__Work instructions__:
Exclude the pictures, then copy all remaining records exactly.

___ Given data

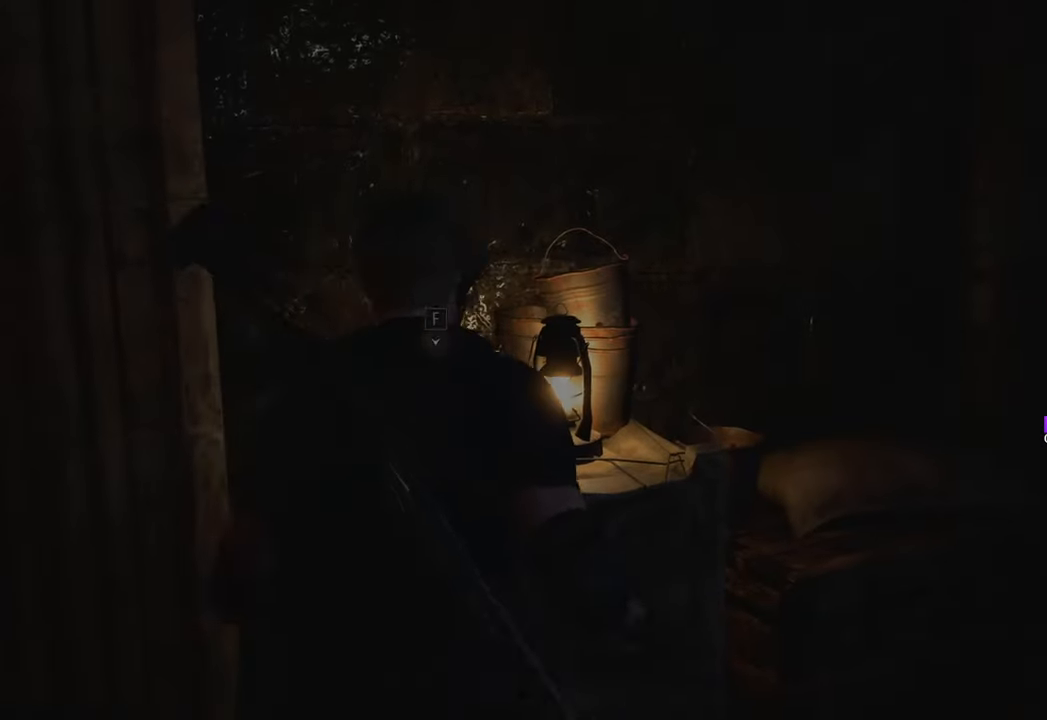
{"keys": ["a", "s"], "mouse": [], "events": [[150, "a", "down"], [383, "s", "down"]]}
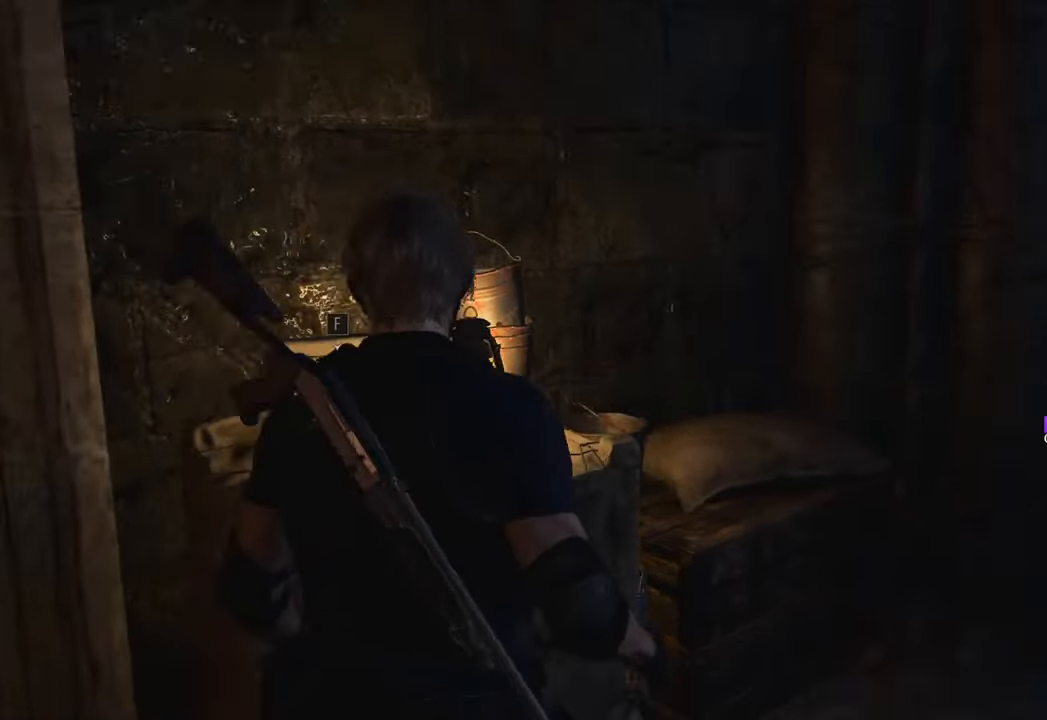
{"keys": [], "mouse": [], "events": [[67, "a", "up"], [200, "d", "down"], [200, "s", "up"], [350, "d", "up"], [350, "q", "down"], [483, "q", "up"]]}
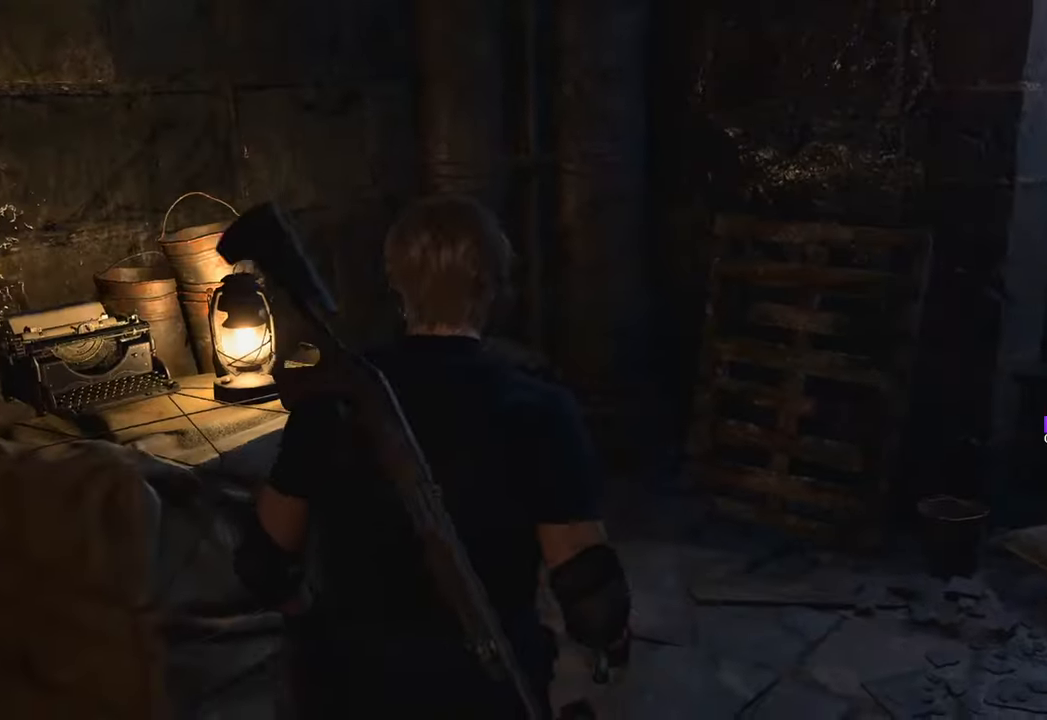
{"keys": [], "mouse": [], "events": []}
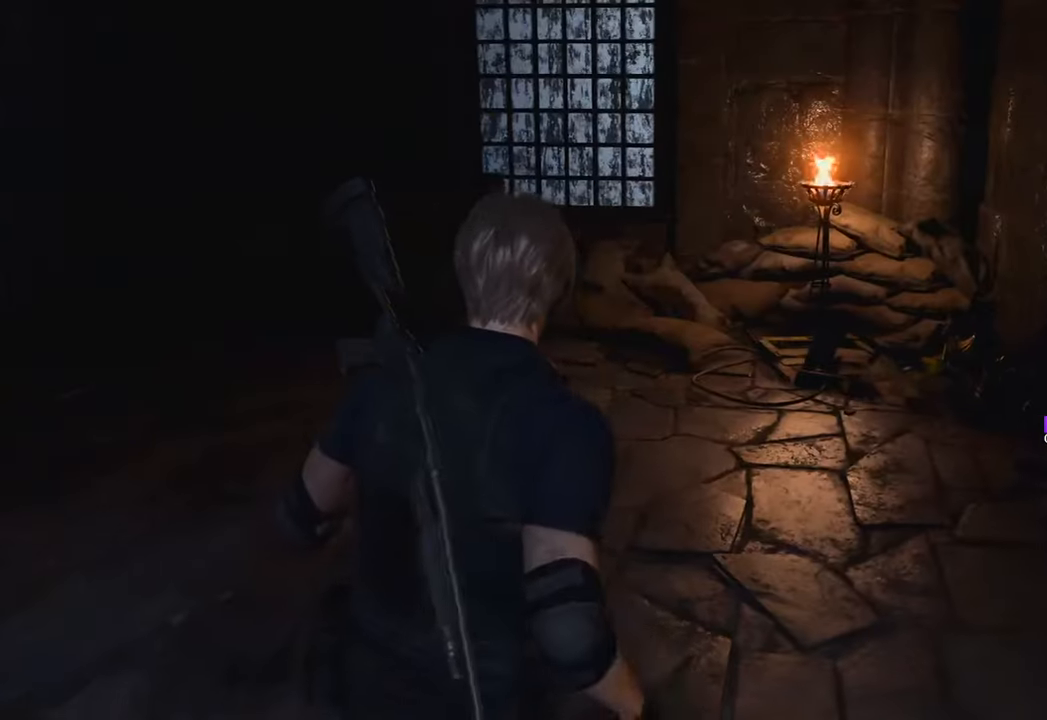
{"keys": ["w"], "mouse": [], "events": [[50, "w", "down"], [183, "shift", "down"], [367, "shift", "up"]]}
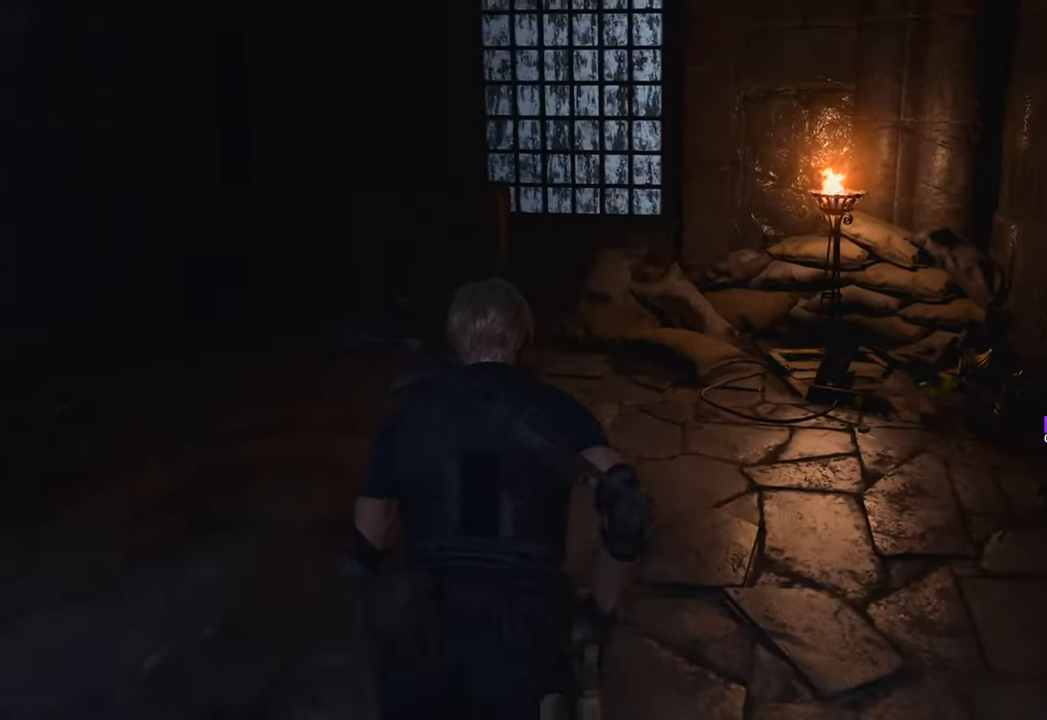
{"keys": ["w"], "mouse": [], "events": [[17, "d", "down"], [333, "d", "up"]]}
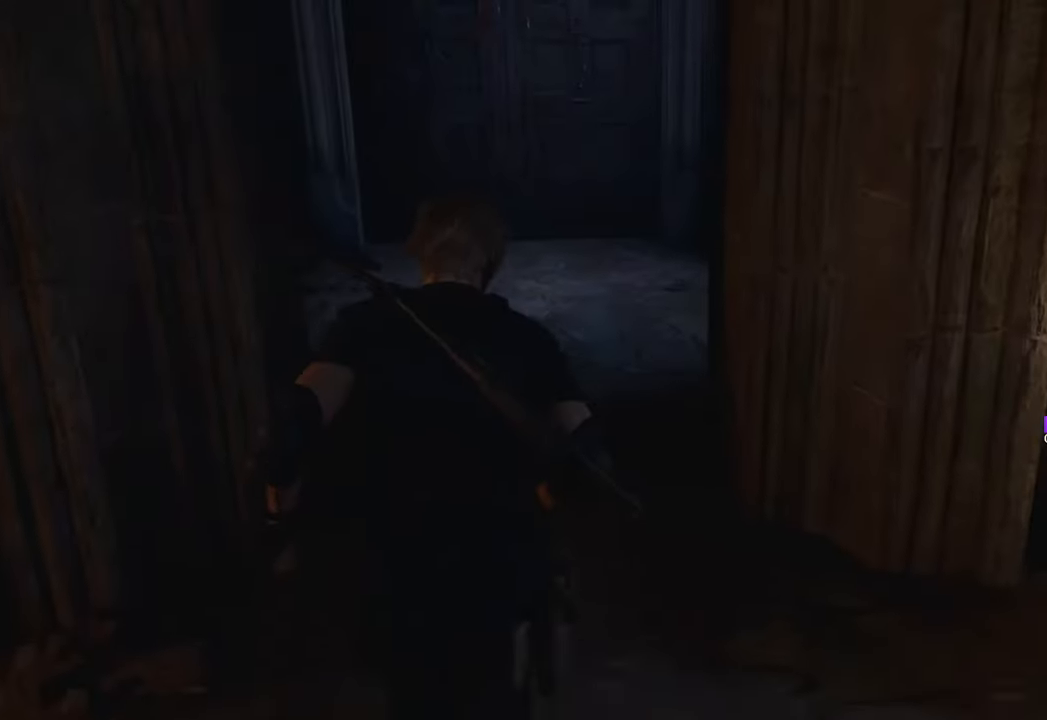
{"keys": ["w"], "mouse": [], "events": []}
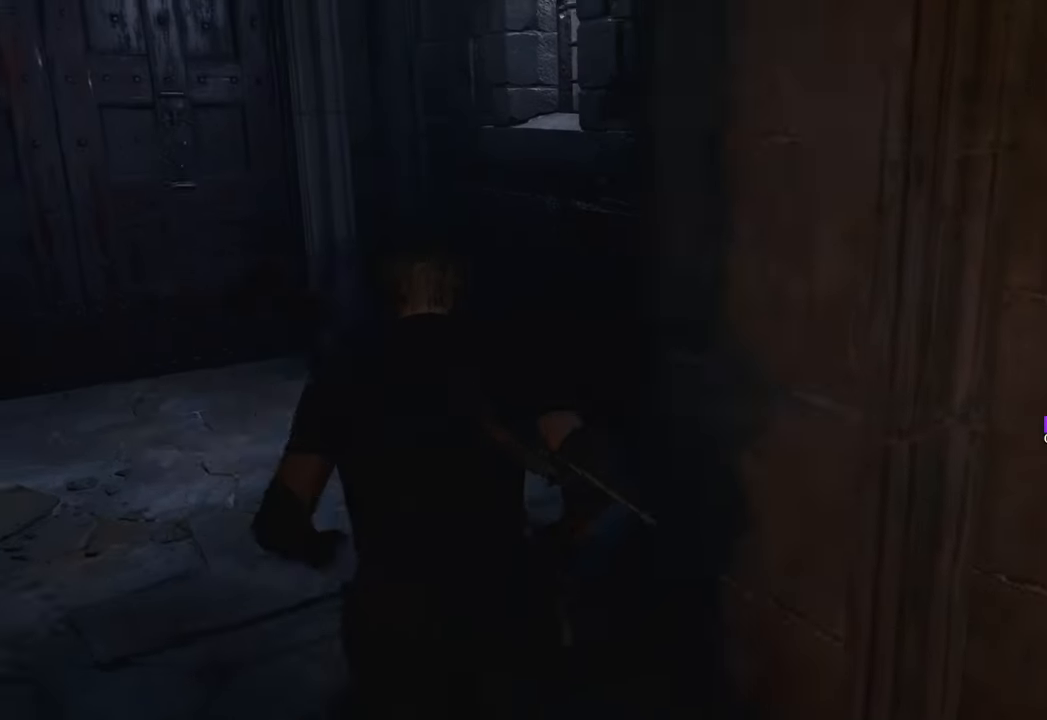
{"keys": ["a", "w"], "mouse": [], "events": [[467, "a", "down"]]}
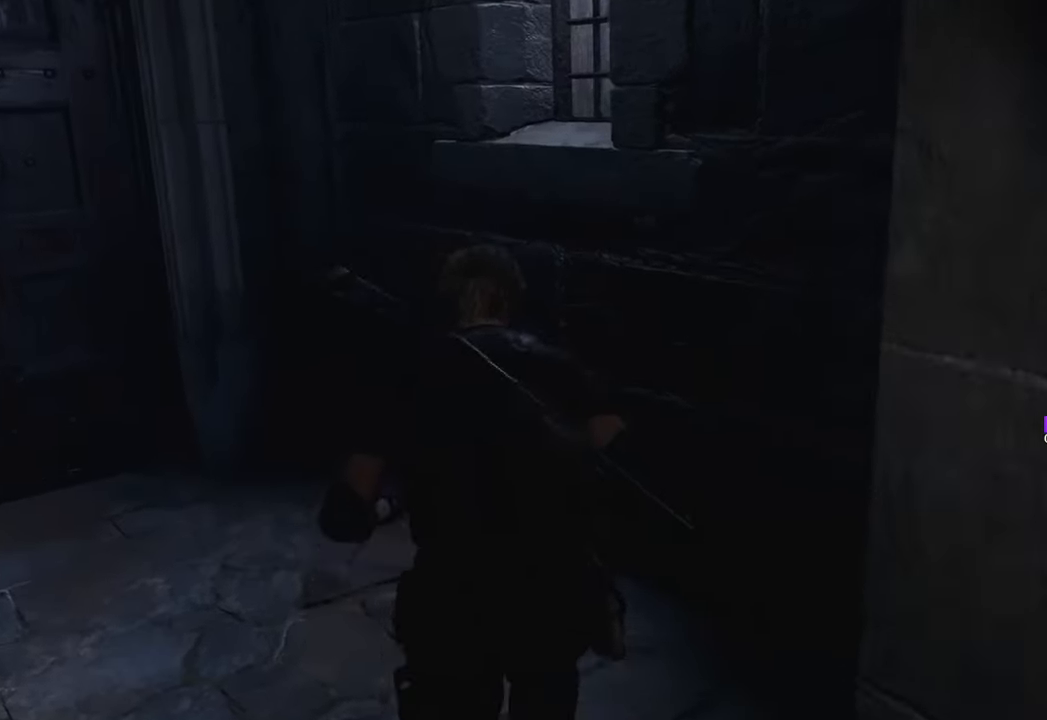
{"keys": ["w"], "mouse": [], "events": [[500, "a", "up"]]}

______

__Finished task__:
{"keys": ["a", "s"], "mouse": [], "events": [[150, "a", "down"], [383, "s", "down"]]}
{"keys": [], "mouse": [], "events": [[67, "a", "up"], [200, "d", "down"], [200, "s", "up"], [350, "d", "up"], [350, "q", "down"], [483, "q", "up"]]}
{"keys": [], "mouse": [], "events": []}
{"keys": ["w"], "mouse": [], "events": [[50, "w", "down"], [183, "shift", "down"], [367, "shift", "up"]]}
{"keys": ["w"], "mouse": [], "events": [[17, "d", "down"], [333, "d", "up"]]}
{"keys": ["w"], "mouse": [], "events": []}
{"keys": ["a", "w"], "mouse": [], "events": [[467, "a", "down"]]}
{"keys": ["w"], "mouse": [], "events": [[500, "a", "up"]]}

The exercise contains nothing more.